His argument that the conventional reading of the scene is merely the “refined, edifying” version, as opposed to the “allusive, ironic, parodistic” reading he takes as primary (154) opens up what is arguably an intriguing possible interpretation, as well as a line of inquiry that would be worth pursuing further. He has not, however, managed to demonstrate, here or elsewhere, the necessity or even the likelihood of his readings. His eventual claim will be that the preponderance of episodes such as the wounding of Ares shows that the parodistic elements of epic outweigh the serious. Each of the episodes he discusses is, however, at best only potentially ironic or parodistic, and only provided one accepts the rather tenuous interpretations he gives for individual lines and the audience reactions he assumes.
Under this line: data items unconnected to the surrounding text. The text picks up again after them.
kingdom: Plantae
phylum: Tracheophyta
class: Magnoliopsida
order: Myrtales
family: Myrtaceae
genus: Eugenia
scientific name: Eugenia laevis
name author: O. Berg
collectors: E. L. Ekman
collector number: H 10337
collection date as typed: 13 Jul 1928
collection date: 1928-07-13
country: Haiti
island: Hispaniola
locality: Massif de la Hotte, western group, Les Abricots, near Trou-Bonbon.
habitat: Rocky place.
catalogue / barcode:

This book may have some appeal if it is read as a series of engaging speculative readings of individual scenes, and as a means of inspiring further thought on possible ironic readings of Homeric epic. M.’s goal, to us that the Iliad and the Odyssey are fundamentally subversive and only incidentally serious or tragic, may be too ambitious for such a slender book. In any event, the book cannot be judged a success by these self-imposed standards both because the evidence supporting its readings is generally inadequate and because the readings themselves never seem essential to an understanding of the epics.